[[ Material supplied open ]]

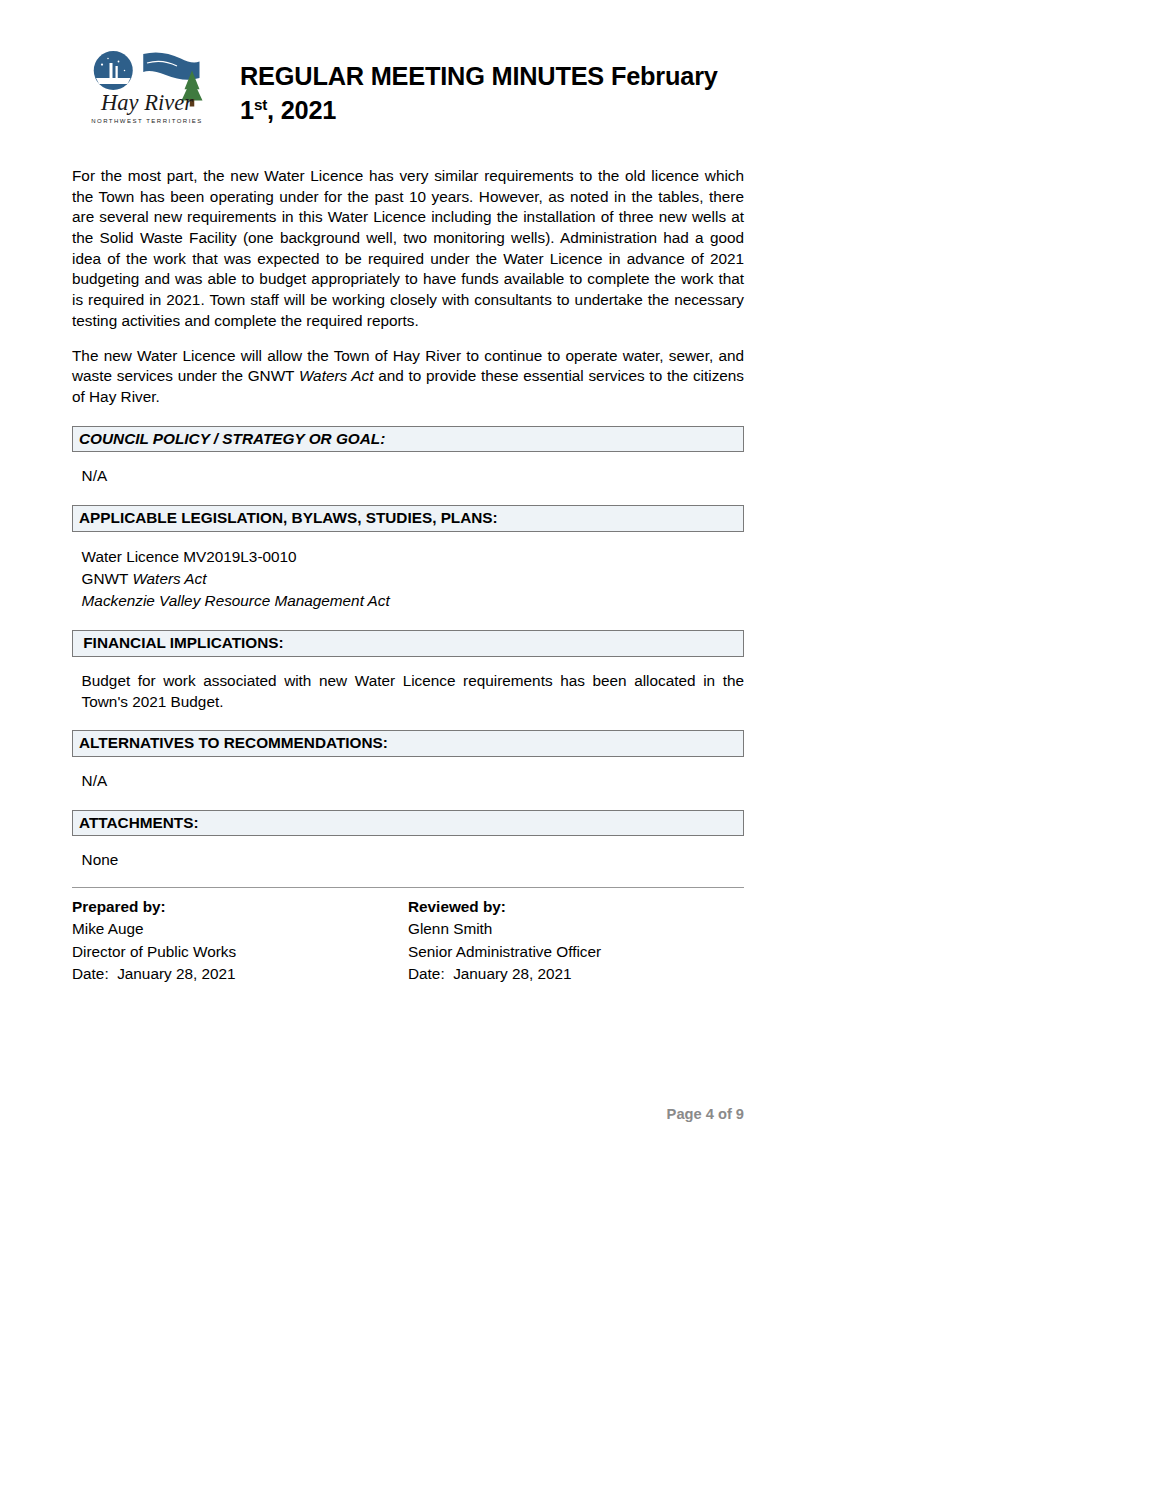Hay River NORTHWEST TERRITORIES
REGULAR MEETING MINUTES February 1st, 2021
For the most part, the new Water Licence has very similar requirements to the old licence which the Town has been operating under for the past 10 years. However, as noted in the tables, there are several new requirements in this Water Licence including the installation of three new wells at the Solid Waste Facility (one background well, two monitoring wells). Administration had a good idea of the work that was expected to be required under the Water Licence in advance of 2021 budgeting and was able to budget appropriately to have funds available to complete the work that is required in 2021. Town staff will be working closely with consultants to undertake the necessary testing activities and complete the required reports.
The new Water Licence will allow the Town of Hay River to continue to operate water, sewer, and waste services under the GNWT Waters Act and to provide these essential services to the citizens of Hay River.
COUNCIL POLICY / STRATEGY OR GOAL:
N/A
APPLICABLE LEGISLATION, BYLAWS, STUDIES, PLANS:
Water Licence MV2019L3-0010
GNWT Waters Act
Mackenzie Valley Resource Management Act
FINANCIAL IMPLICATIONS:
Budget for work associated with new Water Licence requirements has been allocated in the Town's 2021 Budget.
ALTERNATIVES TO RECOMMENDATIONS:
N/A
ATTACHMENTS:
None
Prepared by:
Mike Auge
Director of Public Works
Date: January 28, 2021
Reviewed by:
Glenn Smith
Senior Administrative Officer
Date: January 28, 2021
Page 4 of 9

[[ Material supplied closed ]]

* **Problem**:
When an image appears in the data, skip it and output the rest exactly.

* **Task response**:
Hay River NORTHWEST TERRITORIES
REGULAR MEETING MINUTES February 1st, 2021
For the most part, the new Water Licence has very similar requirements to the old licence which the Town has been operating under for the past 10 years. However, as noted in the tables, there are several new requirements in this Water Licence including the installation of three new wells at the Solid Waste Facility (one background well, two monitoring wells). Administration had a good idea of the work that was expected to be required under the Water Licence in advance of 2021 budgeting and was able to budget appropriately to have funds available to complete the work that is required in 2021. Town staff will be working closely with consultants to undertake the necessary testing activities and complete the required reports.
The new Water Licence will allow the Town of Hay River to continue to operate water, sewer, and waste services under the GNWT Waters Act and to provide these essential services to the citizens of Hay River.
COUNCIL POLICY / STRATEGY OR GOAL:
N/A
APPLICABLE LEGISLATION, BYLAWS, STUDIES, PLANS:
Water Licence MV2019L3-0010
GNWT Waters Act
Mackenzie Valley Resource Management Act
FINANCIAL IMPLICATIONS:
Budget for work associated with new Water Licence requirements has been allocated in the Town's 2021 Budget.
ALTERNATIVES TO RECOMMENDATIONS:
N/A
ATTACHMENTS:
None
Prepared by:
Mike Auge
Director of Public Works
Date: January 28, 2021
Reviewed by:
Glenn Smith
Senior Administrative Officer
Date: January 28, 2021
Page 4 of 9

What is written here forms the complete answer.